Le mois dernier, nous avons noté qu’il fallait deux suicides de célébrités et un rapport apparemment choquant du CDC démontrant les taux de suicide croissants aux États-Unis pour que les professionnels, les médias et le public se concentrent enfin sur le suicide. Soudainement, les revues médicales, les journaux et les médias sociaux sont accablés par la nouvelle que nous avons une “épidémie de suicide” entre nos mains. Un programme de CNN produit par Anderson Cooper, dont le frère est mort par suicide, pourrait bien être l’un des meilleurs endroits pour voir comment les médias font face à l’annonce que le suicide est un problème terrible aux États-Unis.
Comme d’habitude, chaque fois que nous “découvrons” quelque chose qui a toujours été un problème grave, il y a une tendance à ignorer les faits importants de manière à nuire à notre désir d’améliorer la situation. Dans ce cas, nous craignons que l’accent mis dans les médias populaires sur la prédiction des personnes sujettes au suicide ne soit déplacé. Comme le préconise la communauté de la santé publique, la prévention du suicide au niveau de la population plutôt que la prévision individuelle devrait être notre objectif premier. Si cet objectif n’est pas adopté, nous prévoyons que les professionnels de la santé seront encore plus réticents à traiter les personnes à risque de suicide que ce n’est déjà le cas.
Tout le monde semble citer la statistique selon laquelle le suicide est la dixième cause de décès aux États-Unis, espérant que cela souligne son importance. Mais regardons un peu plus attentivement cette statistique. Les dix principales causes de décès en 2014 étaient les suivantes:
En 2014, 614 348 personnes sont décédées de la première cause de décès, la maladie cardiaque, tandis que 42 773 sont mortes par suicide. Maintenant, nous sommes totalement d’accord sur le fait que chaque vie est précieuse et que 42 773 personnes sont un grand nombre. Notre point n’est pas que nous devrions considérer les décès par suicide comme négligeables, mais plutôt reconnaître que, pour des raisons épidémiologiques, de tels décès ne sont que rares, représentant seulement 1,6% des décès aux États-Unis. 5% du temps pour être un événement rare. Selon ce critère, le suicide, bien que tragique, est un événement rare.
C’est important parce que tout le monde semble soudain parler de prévention du suicide. Sur un large plan démographique, une approche de santé publique à la prévention du suicide a du sens. Mais poursuivre l’objectif de prédire et de prévenir chaque cas individuel de suicide éventuel au point de service est d’autant plus difficile que le suicide est un événement rare en premier lieu.

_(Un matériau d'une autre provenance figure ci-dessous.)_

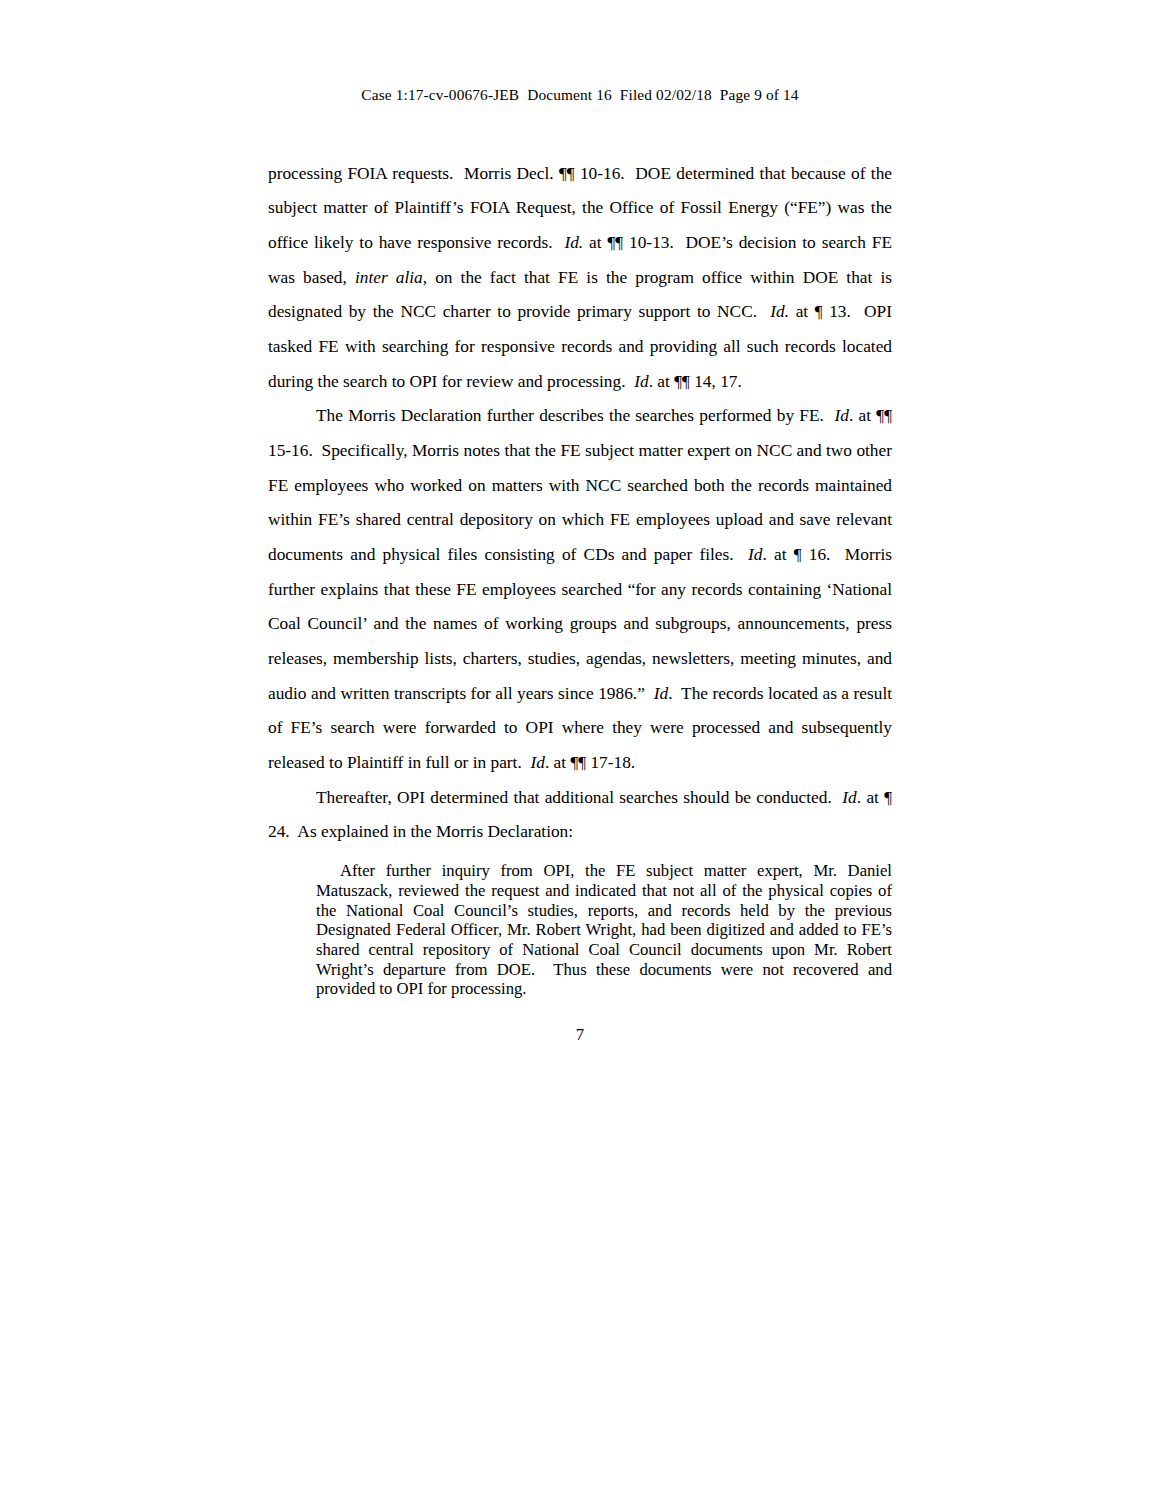Case 1:17-cv-00676-JEB Document 16 Filed 02/02/18 Page 9 of 14
processing FOIA requests. Morris Decl. ¶¶ 10-16. DOE determined that because of the subject matter of Plaintiff’s FOIA Request, the Office of Fossil Energy (“FE”) was the office likely to have responsive records. Id. at ¶¶ 10-13. DOE’s decision to search FE was based, inter alia, on the fact that FE is the program office within DOE that is designated by the NCC charter to provide primary support to NCC. Id. at ¶ 13. OPI tasked FE with searching for responsive records and providing all such records located during the search to OPI for review and processing. Id. at ¶¶ 14, 17.
The Morris Declaration further describes the searches performed by FE. Id. at ¶¶ 15-16. Specifically, Morris notes that the FE subject matter expert on NCC and two other FE employees who worked on matters with NCC searched both the records maintained within FE’s shared central depository on which FE employees upload and save relevant documents and physical files consisting of CDs and paper files. Id. at ¶ 16. Morris further explains that these FE employees searched “for any records containing ‘National Coal Council’ and the names of working groups and subgroups, announcements, press releases, membership lists, charters, studies, agendas, newsletters, meeting minutes, and audio and written transcripts for all years since 1986.” Id. The records located as a result of FE’s search were forwarded to OPI where they were processed and subsequently released to Plaintiff in full or in part. Id. at ¶¶ 17-18.
Thereafter, OPI determined that additional searches should be conducted. Id. at ¶ 24. As explained in the Morris Declaration:
After further inquiry from OPI, the FE subject matter expert, Mr. Daniel Matuszack, reviewed the request and indicated that not all of the physical copies of the National Coal Council’s studies, reports, and records held by the previous Designated Federal Officer, Mr. Robert Wright, had been digitized and added to FE’s shared central repository of National Coal Council documents upon Mr. Robert Wright’s departure from DOE. Thus these documents were not recovered and provided to OPI for processing.
7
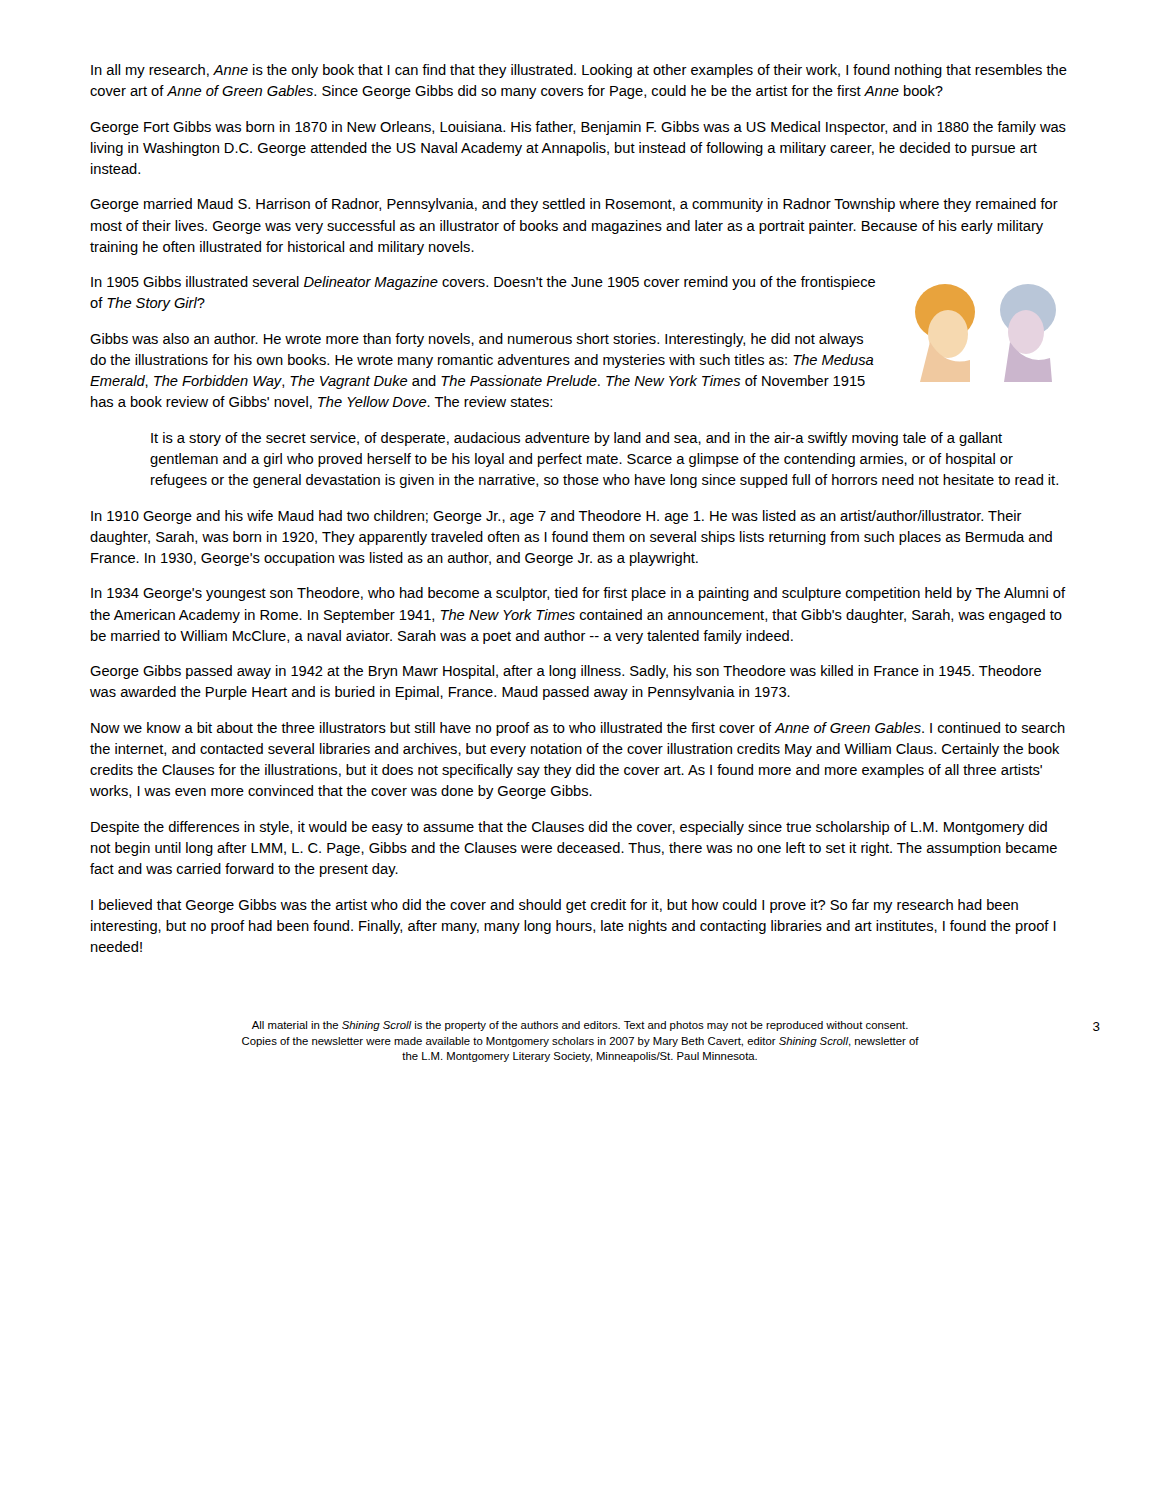In all my research, Anne is the only book that I can find that they illustrated. Looking at other examples of their work, I found nothing that resembles the cover art of Anne of Green Gables. Since George Gibbs did so many covers for Page, could he be the artist for the first Anne book?
George Fort Gibbs was born in 1870 in New Orleans, Louisiana. His father, Benjamin F. Gibbs was a US Medical Inspector, and in 1880 the family was living in Washington D.C. George attended the US Naval Academy at Annapolis, but instead of following a military career, he decided to pursue art instead.
George married Maud S. Harrison of Radnor, Pennsylvania, and they settled in Rosemont, a community in Radnor Township where they remained for most of their lives. George was very successful as an illustrator of books and magazines and later as a portrait painter. Because of his early military training he often illustrated for historical and military novels.
In 1905 Gibbs illustrated several Delineator Magazine covers. Doesn't the June 1905 cover remind you of the frontispiece of The Story Girl?
Gibbs was also an author. He wrote more than forty novels, and numerous short stories. Interestingly, he did not always do the illustrations for his own books. He wrote many romantic adventures and mysteries with such titles as: The Medusa Emerald, The Forbidden Way, The Vagrant Duke and The Passionate Prelude. The New York Times of November 1915 has a book review of Gibbs' novel, The Yellow Dove. The review states:
It is a story of the secret service, of desperate, audacious adventure by land and sea, and in the air-a swiftly moving tale of a gallant gentleman and a girl who proved herself to be his loyal and perfect mate. Scarce a glimpse of the contending armies, or of hospital or refugees or the general devastation is given in the narrative, so those who have long since supped full of horrors need not hesitate to read it.
In 1910 George and his wife Maud had two children; George Jr., age 7 and Theodore H. age 1. He was listed as an artist/author/illustrator. Their daughter, Sarah, was born in 1920, They apparently traveled often as I found them on several ships lists returning from such places as Bermuda and France. In 1930, George's occupation was listed as an author, and George Jr. as a playwright.
In 1934 George's youngest son Theodore, who had become a sculptor, tied for first place in a painting and sculpture competition held by The Alumni of the American Academy in Rome. In September 1941, The New York Times contained an announcement, that Gibb's daughter, Sarah, was engaged to be married to William McClure, a naval aviator. Sarah was a poet and author -- a very talented family indeed.
George Gibbs passed away in 1942 at the Bryn Mawr Hospital, after a long illness. Sadly, his son Theodore was killed in France in 1945. Theodore was awarded the Purple Heart and is buried in Epimal, France. Maud passed away in Pennsylvania in 1973.
Now we know a bit about the three illustrators but still have no proof as to who illustrated the first cover of Anne of Green Gables. I continued to search the internet, and contacted several libraries and archives, but every notation of the cover illustration credits May and William Claus. Certainly the book credits the Clauses for the illustrations, but it does not specifically say they did the cover art. As I found more and more examples of all three artists' works, I was even more convinced that the cover was done by George Gibbs.
Despite the differences in style, it would be easy to assume that the Clauses did the cover, especially since true scholarship of L.M. Montgomery did not begin until long after LMM, L. C. Page, Gibbs and the Clauses were deceased. Thus, there was no one left to set it right. The assumption became fact and was carried forward to the present day.
I believed that George Gibbs was the artist who did the cover and should get credit for it, but how could I prove it? So far my research had been interesting, but no proof had been found. Finally, after many, many long hours, late nights and contacting libraries and art institutes, I found the proof I needed!
3 All material in the Shining Scroll is the property of the authors and editors. Text and photos may not be reproduced without consent.
Copies of the newsletter were made available to Montgomery scholars in 2007 by Mary Beth Cavert, editor Shining Scroll, newsletter of
the L.M. Montgomery Literary Society, Minneapolis/St. Paul Minnesota.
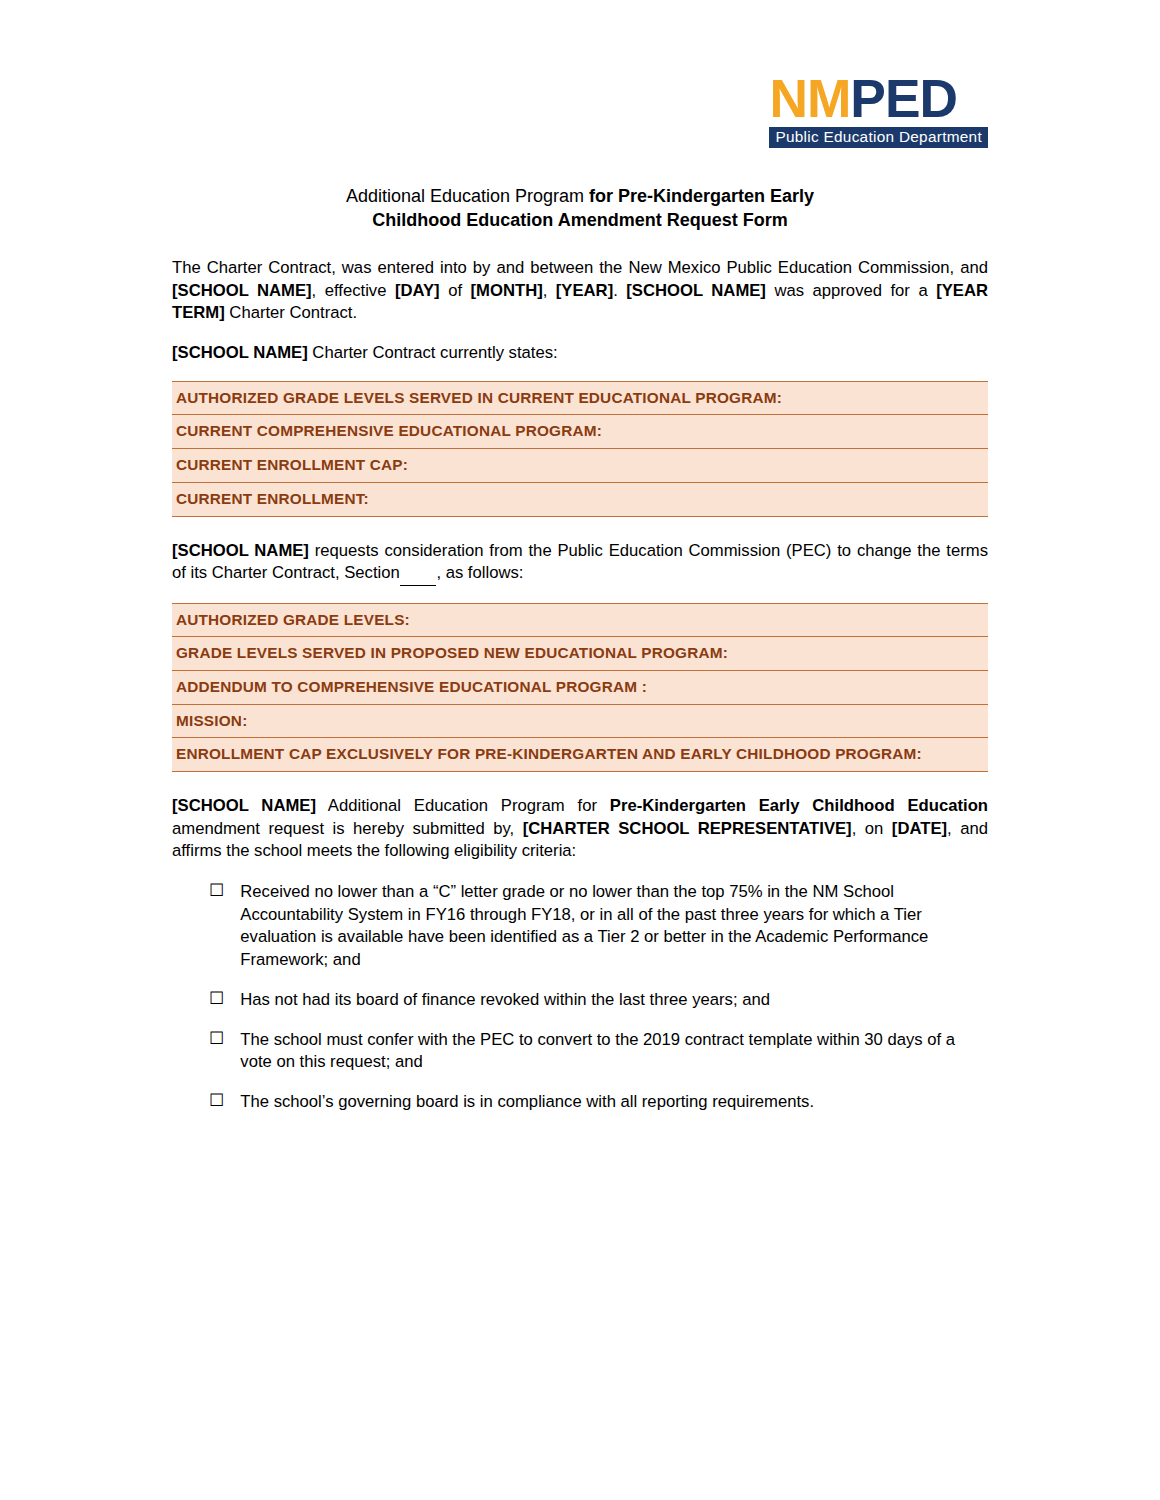NM PED
Public Education Department
Additional Education Program for Pre-Kindergarten Early
Childhood Education Amendment Request Form
The Charter Contract, was entered into by and between the New Mexico Public Education Commission, and [SCHOOL NAME], effective [DAY] of [MONTH], [YEAR]. [SCHOOL NAME] was approved for a [YEAR TERM] Charter Contract.
[SCHOOL NAME] Charter Contract currently states:
| AUTHORIZED GRADE LEVELS SERVED IN CURRENT EDUCATIONAL PROGRAM: |
| CURRENT COMPREHENSIVE EDUCATIONAL PROGRAM: |
| CURRENT ENROLLMENT CAP: |
| CURRENT ENROLLMENT: |
[SCHOOL NAME] requests consideration from the Public Education Commission (PEC) to change the terms of its Charter Contract, Section , as follows:
| AUTHORIZED GRADE LEVELS: |
| GRADE LEVELS SERVED IN PROPOSED NEW EDUCATIONAL PROGRAM: |
| ADDENDUM TO COMPREHENSIVE EDUCATIONAL PROGRAM : |
| MISSION: |
| ENROLLMENT CAP EXCLUSIVELY FOR PRE-KINDERGARTEN AND EARLY CHILDHOOD PROGRAM: |
[SCHOOL NAME] Additional Education Program for Pre-Kindergarten Early Childhood Education amendment request is hereby submitted by, [CHARTER SCHOOL REPRESENTATIVE], on [DATE], and affirms the school meets the following eligibility criteria:
Received no lower than a “C” letter grade or no lower than the top 75% in the NM School Accountability System in FY16 through FY18, or in all of the past three years for which a Tier evaluation is available have been identified as a Tier 2 or better in the Academic Performance Framework; and
Has not had its board of finance revoked within the last three years; and
The school must confer with the PEC to convert to the 2019 contract template within 30 days of a vote on this request; and
The school’s governing board is in compliance with all reporting requirements.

Deux hypothèses sont généralement avancées à propos du suicide: premièrement, nous pouvons prédire qui est à risque et deux autres, avec cette connaissance, nous pouvons empêcher les individus de se suicider avec un traitement. En ce qui concerne la prévision, il est vrai que nous connaissons certains facteurs qui augmentent le risque que quelqu’un tente de se suicider. Compte tenu de cette information et du fait que les personnes qui tentent de se suicider souffrent généralement de dépression, de schizophrénie ou de troubles liés aux substances, il est naturel que les professionnels de la santé mentale puissent prédire qui risque de se suicider et intervenir avec un traitement efficace pour empêcher que cela se produise en instituant un traitement efficace.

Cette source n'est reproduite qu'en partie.